Extrait du document »
::::::
Et si on laissait les armes aux vestiaires ?
Petites phrases, querelles, attaques personnelles, meublent la scène politique nationale, au moment même où l'horizon de notre pays tend à s'obscurcir, conséquemment à la chute brutale du prix du baril de pétrole et des agitations aux frontières.
Par Cherif Ali
Les hommes politiques algériens n'ont pas, finalement, attendu longtemps pour parler "dru et cru". Sous la pression des joutes oratoires, leurs mots refoulés sont, parfois, pleinement exposés, publiquement, notamment par les chaînes de TV privées. Ces dernières en veulent toujours plus et pour faire de l'audience ; elles créent et survendent, elles-mêmes, des événements, même si cela ne se justifie pas. Elles sont dans l'instantané, à la différence d'un «20 heures» qui peut se préparer tout au long de la journée et, elles usent les thèmes et les sujets, recherchent le scoop, le font tourner en boucle, sans prendre la peine d'en vérifier la source.
::::::
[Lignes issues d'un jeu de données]
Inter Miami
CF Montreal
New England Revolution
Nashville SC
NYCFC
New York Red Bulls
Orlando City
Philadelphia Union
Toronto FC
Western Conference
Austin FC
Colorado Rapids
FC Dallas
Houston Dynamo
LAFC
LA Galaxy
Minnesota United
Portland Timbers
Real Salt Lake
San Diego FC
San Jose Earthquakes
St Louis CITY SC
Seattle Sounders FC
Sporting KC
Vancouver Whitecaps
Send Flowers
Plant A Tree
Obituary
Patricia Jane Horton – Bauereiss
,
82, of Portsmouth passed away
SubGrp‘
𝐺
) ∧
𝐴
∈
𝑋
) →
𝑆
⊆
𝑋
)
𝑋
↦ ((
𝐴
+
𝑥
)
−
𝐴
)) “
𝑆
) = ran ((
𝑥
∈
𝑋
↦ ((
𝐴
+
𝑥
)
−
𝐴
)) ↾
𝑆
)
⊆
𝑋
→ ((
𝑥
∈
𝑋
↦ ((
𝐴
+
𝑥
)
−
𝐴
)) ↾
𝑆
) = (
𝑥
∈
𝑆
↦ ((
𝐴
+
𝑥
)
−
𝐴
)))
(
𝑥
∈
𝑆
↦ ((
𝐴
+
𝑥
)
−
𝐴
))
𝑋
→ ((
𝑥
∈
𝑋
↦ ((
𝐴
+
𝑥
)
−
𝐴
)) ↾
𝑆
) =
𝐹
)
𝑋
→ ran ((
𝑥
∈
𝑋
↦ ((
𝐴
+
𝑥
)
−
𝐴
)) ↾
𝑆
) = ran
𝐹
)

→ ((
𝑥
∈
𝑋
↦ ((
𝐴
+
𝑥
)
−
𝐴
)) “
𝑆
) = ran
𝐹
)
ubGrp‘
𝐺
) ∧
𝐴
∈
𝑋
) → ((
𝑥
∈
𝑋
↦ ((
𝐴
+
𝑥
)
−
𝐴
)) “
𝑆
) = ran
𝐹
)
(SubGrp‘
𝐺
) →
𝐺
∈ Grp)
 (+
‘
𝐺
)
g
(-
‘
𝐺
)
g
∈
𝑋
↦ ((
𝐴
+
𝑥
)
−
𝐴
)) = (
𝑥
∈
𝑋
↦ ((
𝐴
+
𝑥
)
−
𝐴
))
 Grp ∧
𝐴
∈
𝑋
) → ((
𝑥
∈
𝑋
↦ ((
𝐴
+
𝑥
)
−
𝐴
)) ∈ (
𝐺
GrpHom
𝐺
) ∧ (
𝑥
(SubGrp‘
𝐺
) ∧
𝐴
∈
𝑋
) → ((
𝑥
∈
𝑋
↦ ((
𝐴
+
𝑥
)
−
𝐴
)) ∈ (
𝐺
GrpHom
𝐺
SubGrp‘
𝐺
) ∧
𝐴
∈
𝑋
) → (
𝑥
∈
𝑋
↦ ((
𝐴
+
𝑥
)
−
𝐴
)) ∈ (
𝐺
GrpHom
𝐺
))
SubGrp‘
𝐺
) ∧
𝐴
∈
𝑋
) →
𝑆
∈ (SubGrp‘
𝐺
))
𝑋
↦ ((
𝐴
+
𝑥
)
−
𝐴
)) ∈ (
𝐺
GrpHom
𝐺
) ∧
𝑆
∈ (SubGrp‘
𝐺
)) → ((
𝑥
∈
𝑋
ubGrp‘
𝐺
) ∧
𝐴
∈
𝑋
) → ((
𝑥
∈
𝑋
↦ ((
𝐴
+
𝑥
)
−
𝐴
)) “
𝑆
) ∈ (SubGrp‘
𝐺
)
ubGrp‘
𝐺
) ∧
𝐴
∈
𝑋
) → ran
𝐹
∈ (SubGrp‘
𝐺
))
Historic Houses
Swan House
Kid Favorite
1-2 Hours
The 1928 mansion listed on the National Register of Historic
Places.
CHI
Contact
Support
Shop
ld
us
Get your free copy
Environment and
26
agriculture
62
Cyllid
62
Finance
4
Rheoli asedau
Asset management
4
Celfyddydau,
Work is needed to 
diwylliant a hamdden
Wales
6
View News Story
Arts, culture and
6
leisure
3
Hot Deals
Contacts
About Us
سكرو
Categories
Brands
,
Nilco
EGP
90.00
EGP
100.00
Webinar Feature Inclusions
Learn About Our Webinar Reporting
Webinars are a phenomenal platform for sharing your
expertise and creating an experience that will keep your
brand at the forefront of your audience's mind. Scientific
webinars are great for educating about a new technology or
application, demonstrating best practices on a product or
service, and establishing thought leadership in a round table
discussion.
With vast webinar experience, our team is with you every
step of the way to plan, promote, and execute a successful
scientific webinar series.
::::::
Travail demandé 1 »
Répondez à chaque question d'après l'extrait du document sur le discours politique algérien.
(a) Quelles sont les deux causes qui assombrissent l'horizon du pays selon le texte ?
(b) Qui signe ce texte ?
(c) À quel type de journal télévisé les chaînes de TV privées sont-elles opposées ?
Travail demandé 2 » Recopiez fidèlement le passage de l'extrait du document qui va de « Et si on laissait » jusqu'à « agitations aux frontières. ».

Corrigé 1 »
(a) La chute brutale du prix du baril de pétrole et les agitations aux frontières.
(b) Cherif Ali.
(c) À un « 20 heures », qui peut se préparer tout au long de la journée.

Corrigé 2 »
Et si on laissait les armes aux vestiaires ?
Petites phrases, querelles, attaques personnelles, meublent la scène politique nationale, au moment même où l'horizon de notre pays tend à s'obscurcir, conséquemment à la chute brutale du prix du baril de pétrole et des agitations aux frontières.